TEXTAUSZUG:

Internet-Law

Onlinerecht und Bürgerrechte 2.0

31.10.13

BGH: Spam durch Weiterempfehlungsfunktion

Wenn ein Unternehmen auf seiner Website eine Weiterempfehlungsfunktion anbietet, mit deren Hilfe die Nutzer andere Personen auf die Inhalte der Website aufmerksam machen können, entspricht das der Versendung einer Werbe-E-Mail durch das Unternehmen selbst. Das hat der BGH mit Urteil vom 12.09.2013 (Az.: I  ZR 208/12) entschieden. Die Weiterempfehlungsfunktion wird vom BGH also als Mittel zum Versand unerlaubter Werbung betrachet, mit der Folge, dass der Anbieter entsprechend auf Unterlassung haftet.

Der BGH geht zunächst von einem sehr weiten Werbebegriff aus, der neben der unmittelbar produktbezogenen Werbung auch sonstige Formen der mittelbaren Absatzförderung umfasst. Für die Einordnung als Werbung kommt es nach Ansicht des BGH auch nicht darauf an, dass das Versenden der Empfehlungs-E-Mails letztlich auf dem Willen eines Dritten beruht. Entscheidend sei vielmehr allein das Ziel, das mit dem Zurverfügungstellen der Empfehlungsfunktion erreichen werden soll. Eine solche Funktion habe nämlich, so der BGH, erfahrungsgemäß den Zweck, Dritte auf die angebotenen Leistungen aufmerksam zu machen.

AUFGABE: Gib den obigen Text über das BGH-Urteil zur Weiterempfehlungsfunktion vollständig und wortgetreu wieder.

BEREITGESTELLTE DATEN:
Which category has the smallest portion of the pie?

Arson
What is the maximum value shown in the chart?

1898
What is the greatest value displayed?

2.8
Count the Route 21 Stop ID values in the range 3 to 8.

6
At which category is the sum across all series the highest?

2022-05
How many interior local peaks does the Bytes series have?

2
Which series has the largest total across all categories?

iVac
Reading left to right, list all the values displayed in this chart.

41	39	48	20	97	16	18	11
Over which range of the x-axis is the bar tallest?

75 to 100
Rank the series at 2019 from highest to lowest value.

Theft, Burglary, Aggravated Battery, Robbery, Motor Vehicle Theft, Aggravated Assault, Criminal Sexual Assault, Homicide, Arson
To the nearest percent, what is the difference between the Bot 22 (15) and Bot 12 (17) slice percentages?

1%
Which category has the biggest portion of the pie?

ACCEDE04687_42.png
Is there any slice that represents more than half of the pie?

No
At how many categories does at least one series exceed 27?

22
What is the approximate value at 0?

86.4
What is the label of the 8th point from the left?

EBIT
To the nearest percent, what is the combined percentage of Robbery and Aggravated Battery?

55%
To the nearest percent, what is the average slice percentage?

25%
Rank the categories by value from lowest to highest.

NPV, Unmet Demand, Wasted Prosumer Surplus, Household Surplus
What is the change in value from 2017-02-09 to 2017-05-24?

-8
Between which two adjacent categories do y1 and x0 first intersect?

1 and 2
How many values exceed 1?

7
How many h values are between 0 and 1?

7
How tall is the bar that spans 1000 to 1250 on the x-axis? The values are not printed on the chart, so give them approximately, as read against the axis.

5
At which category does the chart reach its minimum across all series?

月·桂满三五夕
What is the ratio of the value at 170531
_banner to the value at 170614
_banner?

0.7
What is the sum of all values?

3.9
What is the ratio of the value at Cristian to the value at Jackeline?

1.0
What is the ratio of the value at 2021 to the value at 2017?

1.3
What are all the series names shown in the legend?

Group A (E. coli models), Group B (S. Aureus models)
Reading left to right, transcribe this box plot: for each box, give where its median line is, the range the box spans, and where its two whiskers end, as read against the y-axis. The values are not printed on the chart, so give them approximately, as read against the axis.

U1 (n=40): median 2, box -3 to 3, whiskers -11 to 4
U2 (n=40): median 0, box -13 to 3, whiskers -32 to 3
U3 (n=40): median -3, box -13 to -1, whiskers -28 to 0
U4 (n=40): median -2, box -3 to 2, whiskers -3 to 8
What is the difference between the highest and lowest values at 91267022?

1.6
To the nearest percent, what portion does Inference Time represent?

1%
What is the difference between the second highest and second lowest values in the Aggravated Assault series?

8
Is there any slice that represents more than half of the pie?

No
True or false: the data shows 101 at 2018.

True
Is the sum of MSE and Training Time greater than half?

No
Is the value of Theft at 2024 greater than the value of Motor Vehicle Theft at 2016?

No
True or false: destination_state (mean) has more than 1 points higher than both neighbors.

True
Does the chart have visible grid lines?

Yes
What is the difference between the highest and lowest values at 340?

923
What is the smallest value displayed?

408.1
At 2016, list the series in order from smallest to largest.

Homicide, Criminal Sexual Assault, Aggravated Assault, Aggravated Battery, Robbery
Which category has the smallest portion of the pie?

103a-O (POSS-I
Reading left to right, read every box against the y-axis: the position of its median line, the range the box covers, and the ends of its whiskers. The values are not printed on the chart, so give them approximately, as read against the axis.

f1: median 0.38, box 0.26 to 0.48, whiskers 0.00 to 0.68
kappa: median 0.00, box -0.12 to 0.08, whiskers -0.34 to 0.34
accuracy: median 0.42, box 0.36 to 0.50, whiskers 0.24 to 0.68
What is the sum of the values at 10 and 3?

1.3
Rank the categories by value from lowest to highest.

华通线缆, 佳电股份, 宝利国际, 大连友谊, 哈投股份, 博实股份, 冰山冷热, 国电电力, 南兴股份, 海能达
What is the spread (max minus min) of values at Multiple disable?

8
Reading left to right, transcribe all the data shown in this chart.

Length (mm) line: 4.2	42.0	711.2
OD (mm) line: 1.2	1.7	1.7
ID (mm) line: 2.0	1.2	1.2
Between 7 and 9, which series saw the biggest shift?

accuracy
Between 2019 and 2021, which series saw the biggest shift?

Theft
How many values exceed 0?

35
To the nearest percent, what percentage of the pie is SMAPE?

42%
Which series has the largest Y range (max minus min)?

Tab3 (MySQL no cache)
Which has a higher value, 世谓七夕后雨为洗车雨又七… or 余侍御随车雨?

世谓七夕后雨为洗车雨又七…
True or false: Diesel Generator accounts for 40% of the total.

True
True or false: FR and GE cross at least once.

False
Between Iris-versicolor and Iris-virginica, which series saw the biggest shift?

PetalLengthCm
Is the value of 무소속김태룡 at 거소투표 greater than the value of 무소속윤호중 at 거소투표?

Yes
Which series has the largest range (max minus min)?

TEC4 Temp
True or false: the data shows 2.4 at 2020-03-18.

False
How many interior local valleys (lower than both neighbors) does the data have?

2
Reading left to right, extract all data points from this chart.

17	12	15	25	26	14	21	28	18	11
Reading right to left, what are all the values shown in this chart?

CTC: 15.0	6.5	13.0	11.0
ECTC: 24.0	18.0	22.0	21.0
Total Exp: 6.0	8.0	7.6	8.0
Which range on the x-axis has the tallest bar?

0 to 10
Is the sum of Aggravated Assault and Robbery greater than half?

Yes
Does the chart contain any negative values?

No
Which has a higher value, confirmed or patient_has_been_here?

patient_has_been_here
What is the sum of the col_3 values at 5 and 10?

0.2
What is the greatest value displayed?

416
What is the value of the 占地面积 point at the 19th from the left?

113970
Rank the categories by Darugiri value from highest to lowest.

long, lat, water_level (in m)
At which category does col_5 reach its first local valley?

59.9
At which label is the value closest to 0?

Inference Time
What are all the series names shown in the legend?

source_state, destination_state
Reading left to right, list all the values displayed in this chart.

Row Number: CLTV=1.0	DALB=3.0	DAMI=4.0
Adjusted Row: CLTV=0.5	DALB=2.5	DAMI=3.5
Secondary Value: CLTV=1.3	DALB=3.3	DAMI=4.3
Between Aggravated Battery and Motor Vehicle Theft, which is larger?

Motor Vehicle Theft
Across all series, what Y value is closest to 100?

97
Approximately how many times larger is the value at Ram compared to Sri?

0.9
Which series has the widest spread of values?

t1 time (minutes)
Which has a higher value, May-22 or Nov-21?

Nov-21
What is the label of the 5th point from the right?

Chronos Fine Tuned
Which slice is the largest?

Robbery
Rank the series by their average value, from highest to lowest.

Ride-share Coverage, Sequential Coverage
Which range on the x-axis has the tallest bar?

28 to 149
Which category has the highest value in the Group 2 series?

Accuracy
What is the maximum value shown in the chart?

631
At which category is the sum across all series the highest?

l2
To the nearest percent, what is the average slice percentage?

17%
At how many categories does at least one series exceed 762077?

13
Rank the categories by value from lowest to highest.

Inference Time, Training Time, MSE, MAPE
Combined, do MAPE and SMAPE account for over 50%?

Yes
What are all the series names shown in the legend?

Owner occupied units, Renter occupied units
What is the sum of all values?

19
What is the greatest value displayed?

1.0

LÖSUNG:
Internet-Law

Onlinerecht und Bürgerrechte 2.0

31.10.13

BGH: Spam durch Weiterempfehlungsfunktion

Wenn ein Unternehmen auf seiner Website eine Weiterempfehlungsfunktion anbietet, mit deren Hilfe die Nutzer andere Personen auf die Inhalte der Website aufmerksam machen können, entspricht das der Versendung einer Werbe-E-Mail durch das Unternehmen selbst. Das hat der BGH mit Urteil vom 12.09.2013 (Az.: I  ZR 208/12) entschieden. Die Weiterempfehlungsfunktion wird vom BGH also als Mittel zum Versand unerlaubter Werbung betrachet, mit der Folge, dass der Anbieter entsprechend auf Unterlassung haftet.

Der BGH geht zunächst von einem sehr weiten Werbebegriff aus, der neben der unmittelbar produktbezogenen Werbung auch sonstige Formen der mittelbaren Absatzförderung umfasst. Für die Einordnung als Werbung kommt es nach Ansicht des BGH auch nicht darauf an, dass das Versenden der Empfehlungs-E-Mails letztlich auf dem Willen eines Dritten beruht. Entscheidend sei vielmehr allein das Ziel, das mit dem Zurverfügungstellen der Empfehlungsfunktion erreichen werden soll. Eine solche Funktion habe nämlich, so der BGH, erfahrungsgemäß den Zweck, Dritte auf die angebotenen Leistungen aufmerksam zu machen.